Israeli Prime Minister Benjamin Netanyahu warned on Sunday that Israel would act against Iran if needed, calling it the world's greatest threat.
Israel is seeking wider support to contain its regional foe as tensions increase in the Middle East over Iran's role in Syria and Yemen and as US President Donald Trump presses for an overhaul of Tehran's 2015 nuclear deal.
The rhetoric went up a notch when Netanyahu addressed the Munich Security Conference.
He accused Iran of trying to build an "empire" across the Middle East.
Holding a piece of what he said was an Iranian drone after its incursion into Israeli airspace earlier this month, Netanyahu said: "Israel will not allow the regime to put a noose of terror around our neck."
"We will act if necessary not just against Iran's proxies but against Iran itself," he said.
In his first address to the annual Munich event, which draws security and defence officials and diplomats from across Europe and the United States, Netanyahu urged his audience to counter Iran immediately, displaying a map showing what he said was Iran's growing presence in the Middle East.

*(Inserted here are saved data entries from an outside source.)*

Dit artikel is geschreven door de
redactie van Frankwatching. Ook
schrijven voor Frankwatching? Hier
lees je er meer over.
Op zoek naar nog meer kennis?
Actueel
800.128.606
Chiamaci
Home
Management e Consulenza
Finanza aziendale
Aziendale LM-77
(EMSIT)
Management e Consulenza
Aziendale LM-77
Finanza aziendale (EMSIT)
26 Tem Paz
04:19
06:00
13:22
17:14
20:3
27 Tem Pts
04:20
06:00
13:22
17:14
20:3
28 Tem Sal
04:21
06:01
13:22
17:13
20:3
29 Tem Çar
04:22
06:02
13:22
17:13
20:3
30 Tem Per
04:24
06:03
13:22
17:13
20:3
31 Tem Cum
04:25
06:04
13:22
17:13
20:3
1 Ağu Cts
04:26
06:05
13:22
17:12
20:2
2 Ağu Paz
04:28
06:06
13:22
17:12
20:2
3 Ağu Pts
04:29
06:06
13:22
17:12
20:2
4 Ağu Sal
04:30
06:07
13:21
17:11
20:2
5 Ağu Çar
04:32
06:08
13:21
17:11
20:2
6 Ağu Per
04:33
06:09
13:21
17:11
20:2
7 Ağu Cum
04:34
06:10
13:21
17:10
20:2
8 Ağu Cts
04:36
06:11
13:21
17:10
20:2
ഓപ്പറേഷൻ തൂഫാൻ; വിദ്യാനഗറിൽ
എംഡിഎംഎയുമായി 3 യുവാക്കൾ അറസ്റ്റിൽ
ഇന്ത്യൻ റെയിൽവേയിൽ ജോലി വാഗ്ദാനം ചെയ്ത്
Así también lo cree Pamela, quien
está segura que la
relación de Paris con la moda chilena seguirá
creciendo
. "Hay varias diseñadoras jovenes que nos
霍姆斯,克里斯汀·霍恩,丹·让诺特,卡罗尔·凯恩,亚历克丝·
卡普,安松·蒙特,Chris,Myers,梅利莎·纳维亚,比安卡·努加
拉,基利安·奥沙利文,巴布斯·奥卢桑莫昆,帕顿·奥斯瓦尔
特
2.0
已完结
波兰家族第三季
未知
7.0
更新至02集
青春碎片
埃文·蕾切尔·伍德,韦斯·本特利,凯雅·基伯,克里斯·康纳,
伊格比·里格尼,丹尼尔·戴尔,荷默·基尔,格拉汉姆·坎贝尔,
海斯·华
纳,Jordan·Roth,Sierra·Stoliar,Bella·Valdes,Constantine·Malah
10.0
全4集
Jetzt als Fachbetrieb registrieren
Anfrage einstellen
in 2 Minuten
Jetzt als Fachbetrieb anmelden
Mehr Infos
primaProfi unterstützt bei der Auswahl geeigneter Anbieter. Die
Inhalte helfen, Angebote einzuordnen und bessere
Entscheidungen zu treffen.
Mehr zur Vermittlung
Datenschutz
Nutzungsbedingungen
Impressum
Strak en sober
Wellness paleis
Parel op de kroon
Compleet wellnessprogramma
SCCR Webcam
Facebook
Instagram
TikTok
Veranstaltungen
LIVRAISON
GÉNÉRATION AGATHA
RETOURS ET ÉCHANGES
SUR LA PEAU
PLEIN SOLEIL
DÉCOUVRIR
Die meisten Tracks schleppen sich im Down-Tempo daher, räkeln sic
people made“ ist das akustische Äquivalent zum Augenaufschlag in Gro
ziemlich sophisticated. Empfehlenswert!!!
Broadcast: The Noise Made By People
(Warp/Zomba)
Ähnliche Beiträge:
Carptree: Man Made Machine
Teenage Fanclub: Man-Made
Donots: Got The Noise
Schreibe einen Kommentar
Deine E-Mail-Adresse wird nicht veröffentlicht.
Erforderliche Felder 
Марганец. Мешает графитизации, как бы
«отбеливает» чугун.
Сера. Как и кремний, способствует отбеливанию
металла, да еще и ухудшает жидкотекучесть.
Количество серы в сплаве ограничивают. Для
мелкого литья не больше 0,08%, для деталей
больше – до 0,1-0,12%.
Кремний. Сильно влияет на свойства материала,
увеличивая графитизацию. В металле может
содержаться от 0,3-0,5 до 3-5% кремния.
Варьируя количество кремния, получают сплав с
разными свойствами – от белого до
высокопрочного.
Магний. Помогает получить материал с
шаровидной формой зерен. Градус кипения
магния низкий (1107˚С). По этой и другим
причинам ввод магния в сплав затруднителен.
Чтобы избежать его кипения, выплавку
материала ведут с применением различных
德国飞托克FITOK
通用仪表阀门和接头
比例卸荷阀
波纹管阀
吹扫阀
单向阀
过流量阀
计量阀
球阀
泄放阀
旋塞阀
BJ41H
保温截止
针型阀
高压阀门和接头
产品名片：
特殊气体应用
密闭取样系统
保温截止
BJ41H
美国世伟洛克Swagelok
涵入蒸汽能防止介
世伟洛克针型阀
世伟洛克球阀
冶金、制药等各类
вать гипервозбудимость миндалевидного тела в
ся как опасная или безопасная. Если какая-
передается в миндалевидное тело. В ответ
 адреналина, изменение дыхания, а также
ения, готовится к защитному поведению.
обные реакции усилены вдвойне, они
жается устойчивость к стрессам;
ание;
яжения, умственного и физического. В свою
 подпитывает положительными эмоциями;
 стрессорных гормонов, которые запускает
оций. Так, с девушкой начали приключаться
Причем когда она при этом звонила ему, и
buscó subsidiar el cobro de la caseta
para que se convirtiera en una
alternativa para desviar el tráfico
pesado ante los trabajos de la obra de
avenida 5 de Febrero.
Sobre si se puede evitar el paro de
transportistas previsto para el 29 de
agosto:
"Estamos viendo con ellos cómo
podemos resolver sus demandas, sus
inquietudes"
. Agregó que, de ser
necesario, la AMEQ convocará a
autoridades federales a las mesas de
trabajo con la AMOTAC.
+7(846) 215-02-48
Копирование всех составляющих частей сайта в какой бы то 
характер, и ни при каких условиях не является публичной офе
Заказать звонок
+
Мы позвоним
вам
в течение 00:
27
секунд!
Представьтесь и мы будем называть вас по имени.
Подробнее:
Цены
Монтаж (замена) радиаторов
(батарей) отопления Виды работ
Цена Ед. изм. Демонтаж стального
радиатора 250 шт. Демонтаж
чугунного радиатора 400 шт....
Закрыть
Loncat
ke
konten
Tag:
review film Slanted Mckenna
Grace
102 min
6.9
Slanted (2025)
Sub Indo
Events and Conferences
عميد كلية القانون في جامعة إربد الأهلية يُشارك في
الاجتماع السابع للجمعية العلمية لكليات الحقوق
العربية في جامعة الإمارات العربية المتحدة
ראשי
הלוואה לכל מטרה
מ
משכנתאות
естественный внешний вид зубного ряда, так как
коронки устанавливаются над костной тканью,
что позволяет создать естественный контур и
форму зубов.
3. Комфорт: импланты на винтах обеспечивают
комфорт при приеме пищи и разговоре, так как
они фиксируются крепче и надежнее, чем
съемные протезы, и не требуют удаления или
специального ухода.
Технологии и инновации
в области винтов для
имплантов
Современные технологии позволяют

Netanyahu also drew a parallel between Iran's 2015 nuclear deal and the 1938 Munich Agreement that failed to appease Nazi Germany.
Among Israel's main concerns is Lebanon, where the heavily armed Iran-backed Shi'ite militia Hezbollah is part of a coalition government. Israel last fought a war against Hezbollah in 2006.
Iranian Foreign Minister Mohammad Javad Zarif, who also addressed the conference, called Netanyahu's presentation "a cartoonish circus".
He mocked Netanyahu's tough words, saying Israel's reputation for "invincibility" had crumbled after one of its jets was shot down following a bombing run in Syria.
During his speech, the foreign minister also reiterated Iran's proposal for a "regional dialogue", calling it the "only viable alternative out of the misery that we've been in".
But he warned Iran would respond if Washington gave up on the 2015 accord curbing its nuclear ambitions in return for sanctions relief.
"I can assure you that if Iran's interests are not secured, Iran will respond, will respond seriously and I believe it would be a response that means people would be sorry for taking the erroneous action they did. We will not be the first ones to violate an agreement for which all of us tried – in spite of (Israeli Prime Minister Benjamin) Netanyahu's attempts – to achieve," Zarif said.
"We achieved it in spite of him, we implemented in spite of him, and the world will maintain that agreement in spite of his delusional attempts."
On Saturday, during his visit to India, Iranian president Hassan Rouhani said his country would adhere to the terms of the 2015 nuclear deal till "the last breath" and warned that the US would "regret" if the pact was broken.
Former US Secretary of State John Kerry, who helped clinch the nuclear agreement, said it was "absolutely critical" that the world sticks to it.
President Donald Trump is deeply skeptical about the accord. He extended sanctions waivers last month but said he would not do so again when they come up for renewal in May unless his concerns are addressed.